- **STORED DATA**:
==============================
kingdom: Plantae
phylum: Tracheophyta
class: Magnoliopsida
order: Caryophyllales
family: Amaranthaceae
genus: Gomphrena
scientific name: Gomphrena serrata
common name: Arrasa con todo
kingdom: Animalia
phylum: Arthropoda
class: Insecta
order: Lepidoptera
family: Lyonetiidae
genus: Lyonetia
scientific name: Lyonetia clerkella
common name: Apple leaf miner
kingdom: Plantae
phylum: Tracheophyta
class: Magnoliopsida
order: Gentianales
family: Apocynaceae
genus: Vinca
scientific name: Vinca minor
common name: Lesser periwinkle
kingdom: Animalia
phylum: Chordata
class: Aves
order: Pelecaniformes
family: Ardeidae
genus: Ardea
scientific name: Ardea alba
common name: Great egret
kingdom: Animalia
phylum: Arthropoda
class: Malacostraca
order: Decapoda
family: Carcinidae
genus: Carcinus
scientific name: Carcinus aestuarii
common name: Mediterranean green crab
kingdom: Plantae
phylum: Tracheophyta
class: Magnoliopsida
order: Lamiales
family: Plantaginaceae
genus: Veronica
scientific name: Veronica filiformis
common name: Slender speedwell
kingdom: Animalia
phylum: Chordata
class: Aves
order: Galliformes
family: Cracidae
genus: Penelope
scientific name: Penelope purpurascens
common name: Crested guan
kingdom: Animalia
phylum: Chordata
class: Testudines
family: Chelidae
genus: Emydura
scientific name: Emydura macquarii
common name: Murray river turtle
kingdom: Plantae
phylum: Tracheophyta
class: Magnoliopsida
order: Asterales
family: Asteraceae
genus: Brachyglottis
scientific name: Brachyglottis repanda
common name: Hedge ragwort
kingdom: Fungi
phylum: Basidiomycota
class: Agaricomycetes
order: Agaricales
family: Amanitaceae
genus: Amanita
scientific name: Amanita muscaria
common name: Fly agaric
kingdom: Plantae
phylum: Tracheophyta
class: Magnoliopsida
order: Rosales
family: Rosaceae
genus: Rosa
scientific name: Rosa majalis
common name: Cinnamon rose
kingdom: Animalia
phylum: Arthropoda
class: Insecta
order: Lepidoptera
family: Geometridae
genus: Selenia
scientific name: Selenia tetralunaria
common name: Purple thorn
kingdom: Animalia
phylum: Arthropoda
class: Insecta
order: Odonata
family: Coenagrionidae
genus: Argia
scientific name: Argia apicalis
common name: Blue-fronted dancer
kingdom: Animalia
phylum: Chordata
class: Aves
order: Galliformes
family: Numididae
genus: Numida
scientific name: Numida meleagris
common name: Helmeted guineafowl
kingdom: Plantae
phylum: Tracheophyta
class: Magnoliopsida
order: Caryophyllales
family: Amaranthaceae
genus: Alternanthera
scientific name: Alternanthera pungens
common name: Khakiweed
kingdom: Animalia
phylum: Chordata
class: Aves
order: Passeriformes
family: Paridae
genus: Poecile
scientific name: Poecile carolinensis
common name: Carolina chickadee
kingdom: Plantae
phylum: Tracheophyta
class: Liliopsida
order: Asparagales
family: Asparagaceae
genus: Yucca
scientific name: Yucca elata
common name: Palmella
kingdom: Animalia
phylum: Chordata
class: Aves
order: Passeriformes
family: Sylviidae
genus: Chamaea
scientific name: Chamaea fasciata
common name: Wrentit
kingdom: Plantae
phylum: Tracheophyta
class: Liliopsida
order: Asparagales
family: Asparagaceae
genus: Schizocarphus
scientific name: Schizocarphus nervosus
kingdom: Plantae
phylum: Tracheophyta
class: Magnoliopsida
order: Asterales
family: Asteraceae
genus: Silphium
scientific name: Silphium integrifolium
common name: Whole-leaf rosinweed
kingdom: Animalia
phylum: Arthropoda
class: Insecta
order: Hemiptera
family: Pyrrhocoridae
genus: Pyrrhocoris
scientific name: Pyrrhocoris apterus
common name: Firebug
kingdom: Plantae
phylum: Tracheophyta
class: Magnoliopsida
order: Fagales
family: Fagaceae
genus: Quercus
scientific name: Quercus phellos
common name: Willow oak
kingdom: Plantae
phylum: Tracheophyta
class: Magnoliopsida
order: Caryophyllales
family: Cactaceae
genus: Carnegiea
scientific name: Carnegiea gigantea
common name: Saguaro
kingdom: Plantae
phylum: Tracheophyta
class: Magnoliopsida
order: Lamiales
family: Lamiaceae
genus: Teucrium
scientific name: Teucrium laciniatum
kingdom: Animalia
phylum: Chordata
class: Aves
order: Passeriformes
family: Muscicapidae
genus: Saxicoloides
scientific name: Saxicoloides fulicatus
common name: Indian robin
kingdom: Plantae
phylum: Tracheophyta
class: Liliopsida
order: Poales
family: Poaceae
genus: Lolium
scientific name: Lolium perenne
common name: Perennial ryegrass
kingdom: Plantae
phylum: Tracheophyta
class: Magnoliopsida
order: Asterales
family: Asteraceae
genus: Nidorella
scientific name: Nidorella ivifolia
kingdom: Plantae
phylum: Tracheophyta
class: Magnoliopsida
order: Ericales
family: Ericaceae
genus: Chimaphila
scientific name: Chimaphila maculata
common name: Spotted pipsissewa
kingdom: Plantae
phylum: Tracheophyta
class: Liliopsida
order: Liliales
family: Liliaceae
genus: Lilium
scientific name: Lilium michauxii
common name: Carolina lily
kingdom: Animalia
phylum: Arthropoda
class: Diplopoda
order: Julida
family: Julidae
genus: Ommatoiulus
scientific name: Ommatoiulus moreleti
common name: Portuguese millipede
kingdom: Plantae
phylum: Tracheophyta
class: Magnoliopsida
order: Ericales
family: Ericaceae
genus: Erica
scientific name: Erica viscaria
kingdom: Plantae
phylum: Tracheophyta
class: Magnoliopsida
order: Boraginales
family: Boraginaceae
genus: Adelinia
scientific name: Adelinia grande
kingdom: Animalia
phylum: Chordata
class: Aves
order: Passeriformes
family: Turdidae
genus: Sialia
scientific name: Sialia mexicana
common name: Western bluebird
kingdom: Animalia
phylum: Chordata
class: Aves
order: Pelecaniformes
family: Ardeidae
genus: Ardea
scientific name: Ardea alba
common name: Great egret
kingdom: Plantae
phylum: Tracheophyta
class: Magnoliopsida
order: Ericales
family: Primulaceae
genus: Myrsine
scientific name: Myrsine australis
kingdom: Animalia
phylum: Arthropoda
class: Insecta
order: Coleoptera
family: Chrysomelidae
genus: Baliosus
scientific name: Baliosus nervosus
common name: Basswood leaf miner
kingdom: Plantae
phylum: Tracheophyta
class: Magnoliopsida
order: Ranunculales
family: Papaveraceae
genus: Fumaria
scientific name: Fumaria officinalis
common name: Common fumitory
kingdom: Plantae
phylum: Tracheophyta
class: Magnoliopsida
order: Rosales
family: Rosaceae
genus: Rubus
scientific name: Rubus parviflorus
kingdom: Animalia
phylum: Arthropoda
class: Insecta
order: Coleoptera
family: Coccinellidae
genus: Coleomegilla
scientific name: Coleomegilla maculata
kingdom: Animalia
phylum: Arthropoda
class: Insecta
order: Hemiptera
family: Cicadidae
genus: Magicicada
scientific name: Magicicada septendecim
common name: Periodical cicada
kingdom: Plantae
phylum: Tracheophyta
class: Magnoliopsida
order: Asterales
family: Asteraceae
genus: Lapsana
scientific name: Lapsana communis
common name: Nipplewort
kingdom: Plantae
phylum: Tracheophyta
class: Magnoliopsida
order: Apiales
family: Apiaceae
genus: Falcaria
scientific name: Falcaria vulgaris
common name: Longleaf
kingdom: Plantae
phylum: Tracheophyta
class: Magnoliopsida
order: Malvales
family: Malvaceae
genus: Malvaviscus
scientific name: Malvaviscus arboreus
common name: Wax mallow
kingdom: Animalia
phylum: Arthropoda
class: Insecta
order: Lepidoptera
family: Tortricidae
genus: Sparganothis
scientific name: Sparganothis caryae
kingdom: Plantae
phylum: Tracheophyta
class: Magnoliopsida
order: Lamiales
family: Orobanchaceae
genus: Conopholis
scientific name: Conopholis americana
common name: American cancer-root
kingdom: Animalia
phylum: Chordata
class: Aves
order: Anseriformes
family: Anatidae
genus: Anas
==============================
- **PROBLEM TO SOLVE**:
Copy the lines above character for character, starting at the very first line and ending at the line that contains "common name: Lesser periwinkle".

- **WRITTEN ANSWER**:
kingdom: Plantae
phylum: Tracheophyta
class: Magnoliopsida
order: Caryophyllales
family: Amaranthaceae
genus: Gomphrena
scientific name: Gomphrena serrata
common name: Arrasa con todo
kingdom: Animalia
phylum: Arthropoda
class: Insecta
order: Lepidoptera
family: Lyonetiidae
genus: Lyonetia
scientific name: Lyonetia clerkella
common name: Apple leaf miner
kingdom: Plantae
phylum: Tracheophyta
class: Magnoliopsida
order: Gentianales
family: Apocynaceae
genus: Vinca
scientific name: Vinca minor
common name: Lesser periwinkle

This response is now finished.